Microsoft released Phi-3 Mini, a new version of its lightweight AI model designed for specific tasks.
According to the research paper published earlier this week, Phi-3 Mini has 3.8 billion parameters which is significantly less than other models like OpenAI’s GPT-4, making it small enough to be deployed on a smartphone. OpenAI hasn’t shared how many parameters GPT-4 has but it’s believed to have over one trillion parameters per Semafor.
Traditional AI models require massive amounts of computing power, which is very expensive and has a huge carbon footprint. Companies like Microsoft and Google have been working on smaller lightweight models that handle common tasks, which would make hosting their models more sustainable — in the operational sense — and more suitable for smartphones which is where the industry is heavily leaning. Samsung is going all in on generative AI with a collection of features for its Galaxy devices, Google is also adding generative AI features to its Pixel lineup, and even Apple is expected to make some big AI announcements for iOS 18.
Parameters relate to how models are able to tackle complexity, so the more parameters, the more capable a model is at handling vast and nuanced requests. But for everyday tasks that the average user would need from an AI model, such as translating, help drafting an email, or looking for local restaurants, a smaller lightweight model is presumed to be sufficient.
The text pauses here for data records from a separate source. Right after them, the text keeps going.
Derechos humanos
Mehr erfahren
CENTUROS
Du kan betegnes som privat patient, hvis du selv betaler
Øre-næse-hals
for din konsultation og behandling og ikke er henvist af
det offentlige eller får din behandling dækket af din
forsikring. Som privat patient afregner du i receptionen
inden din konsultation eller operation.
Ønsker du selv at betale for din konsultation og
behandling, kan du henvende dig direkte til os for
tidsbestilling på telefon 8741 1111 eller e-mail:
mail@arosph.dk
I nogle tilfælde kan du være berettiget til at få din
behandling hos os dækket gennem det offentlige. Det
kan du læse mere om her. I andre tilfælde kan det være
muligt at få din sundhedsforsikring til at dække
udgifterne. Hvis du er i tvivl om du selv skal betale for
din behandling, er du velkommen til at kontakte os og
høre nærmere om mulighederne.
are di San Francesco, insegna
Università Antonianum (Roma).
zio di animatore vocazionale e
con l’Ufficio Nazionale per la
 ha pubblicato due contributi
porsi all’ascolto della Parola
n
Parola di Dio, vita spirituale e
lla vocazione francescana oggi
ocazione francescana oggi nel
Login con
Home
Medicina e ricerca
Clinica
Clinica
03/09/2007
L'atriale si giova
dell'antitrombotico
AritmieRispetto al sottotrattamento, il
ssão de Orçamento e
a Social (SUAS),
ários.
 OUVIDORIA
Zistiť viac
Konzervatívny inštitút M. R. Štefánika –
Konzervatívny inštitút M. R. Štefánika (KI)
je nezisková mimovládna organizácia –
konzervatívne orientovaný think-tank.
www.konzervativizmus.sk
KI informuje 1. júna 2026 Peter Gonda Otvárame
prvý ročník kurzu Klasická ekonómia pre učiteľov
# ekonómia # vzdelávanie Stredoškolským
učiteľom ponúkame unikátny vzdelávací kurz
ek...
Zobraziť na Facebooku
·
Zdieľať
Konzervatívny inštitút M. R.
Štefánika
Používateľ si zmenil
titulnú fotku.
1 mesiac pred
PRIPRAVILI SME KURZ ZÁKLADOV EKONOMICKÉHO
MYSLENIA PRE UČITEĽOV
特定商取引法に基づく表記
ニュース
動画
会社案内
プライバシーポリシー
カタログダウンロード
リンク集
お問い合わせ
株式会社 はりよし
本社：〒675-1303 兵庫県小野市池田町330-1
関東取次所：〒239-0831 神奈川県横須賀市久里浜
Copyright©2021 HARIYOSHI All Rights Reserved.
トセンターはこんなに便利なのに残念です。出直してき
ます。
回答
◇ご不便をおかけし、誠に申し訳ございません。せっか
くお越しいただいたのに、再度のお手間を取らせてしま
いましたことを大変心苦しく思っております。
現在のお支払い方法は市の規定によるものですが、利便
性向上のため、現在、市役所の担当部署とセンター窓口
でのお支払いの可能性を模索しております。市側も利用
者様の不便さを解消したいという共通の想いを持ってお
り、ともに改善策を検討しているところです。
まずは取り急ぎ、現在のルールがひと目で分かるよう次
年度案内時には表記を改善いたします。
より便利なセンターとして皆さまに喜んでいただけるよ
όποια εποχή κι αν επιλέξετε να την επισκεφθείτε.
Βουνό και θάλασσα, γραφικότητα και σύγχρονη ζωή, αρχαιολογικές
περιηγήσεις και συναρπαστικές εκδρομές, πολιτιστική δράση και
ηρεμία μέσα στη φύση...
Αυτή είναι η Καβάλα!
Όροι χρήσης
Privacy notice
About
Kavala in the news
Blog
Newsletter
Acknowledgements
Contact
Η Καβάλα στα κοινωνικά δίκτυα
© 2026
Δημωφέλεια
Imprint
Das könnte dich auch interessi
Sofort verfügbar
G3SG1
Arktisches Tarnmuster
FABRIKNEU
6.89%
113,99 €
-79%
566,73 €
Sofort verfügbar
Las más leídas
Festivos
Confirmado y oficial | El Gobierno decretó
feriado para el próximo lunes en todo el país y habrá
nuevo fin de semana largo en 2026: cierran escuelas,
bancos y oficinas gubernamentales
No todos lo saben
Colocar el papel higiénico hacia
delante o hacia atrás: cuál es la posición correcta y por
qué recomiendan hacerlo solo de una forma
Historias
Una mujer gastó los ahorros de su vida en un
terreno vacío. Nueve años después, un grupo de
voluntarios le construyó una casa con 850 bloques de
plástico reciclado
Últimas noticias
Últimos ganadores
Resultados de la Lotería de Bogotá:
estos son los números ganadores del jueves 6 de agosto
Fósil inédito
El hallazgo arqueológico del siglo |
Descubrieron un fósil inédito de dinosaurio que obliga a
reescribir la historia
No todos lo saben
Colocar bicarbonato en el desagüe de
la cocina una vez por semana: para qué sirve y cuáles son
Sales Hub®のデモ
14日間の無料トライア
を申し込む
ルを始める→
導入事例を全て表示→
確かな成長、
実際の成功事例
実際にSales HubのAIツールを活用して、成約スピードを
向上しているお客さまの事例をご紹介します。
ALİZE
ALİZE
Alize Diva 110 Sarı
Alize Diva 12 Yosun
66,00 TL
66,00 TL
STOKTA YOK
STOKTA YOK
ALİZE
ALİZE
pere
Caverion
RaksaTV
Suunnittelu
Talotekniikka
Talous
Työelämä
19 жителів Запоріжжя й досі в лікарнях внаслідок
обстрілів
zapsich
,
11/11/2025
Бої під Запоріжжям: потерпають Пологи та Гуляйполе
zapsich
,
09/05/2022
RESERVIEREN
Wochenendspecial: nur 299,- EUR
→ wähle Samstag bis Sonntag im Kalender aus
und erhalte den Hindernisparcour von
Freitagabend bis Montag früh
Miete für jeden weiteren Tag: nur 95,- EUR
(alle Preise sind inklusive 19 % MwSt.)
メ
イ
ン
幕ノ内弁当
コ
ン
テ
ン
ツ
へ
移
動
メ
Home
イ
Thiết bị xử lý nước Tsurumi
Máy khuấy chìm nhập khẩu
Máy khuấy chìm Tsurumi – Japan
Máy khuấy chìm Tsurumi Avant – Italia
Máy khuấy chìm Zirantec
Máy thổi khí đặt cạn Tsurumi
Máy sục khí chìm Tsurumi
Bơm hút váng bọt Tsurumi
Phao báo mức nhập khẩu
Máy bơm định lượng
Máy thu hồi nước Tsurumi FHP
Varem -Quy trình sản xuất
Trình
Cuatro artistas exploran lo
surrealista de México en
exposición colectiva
Phi-3 Mini scored similarly against Meta’s open-source model Llama 3 and OpenAI’s GPT-3.5 on common benchmarks with a few exceptions. It surpassed Llama 3 and scored just below GPT 3.5 in natural language understanding (MMLU) and commonsense reasoning (HellaSwag) and beat both models on arithmetic reasoning (GSM8K). As the paper notes, it scored lower on trivia and “factual knowledge” but researchers believe “such weakness can be resolved by augmentation with a search engine,” meaning once the model is hooked up to the internet, that won’t be such an issue.
Researchers trained Phi-3 Mini on a combination of “heavily filtered web data” that meets standards for high quality educational information, as well as synthetic data, which challenges the idea that scraping everything from the web is the best way to train a model. The model was also trained on… bedtime stories, according to DailyAI, which actually makes a ton of sense for understanding the way human brains work. The idea is to opt for quality over quantity with curated data so it can run on fewer parameters while still retaining its potency.
Phi-3 Mini is now available on HuggingFace, Azure, and Ollama.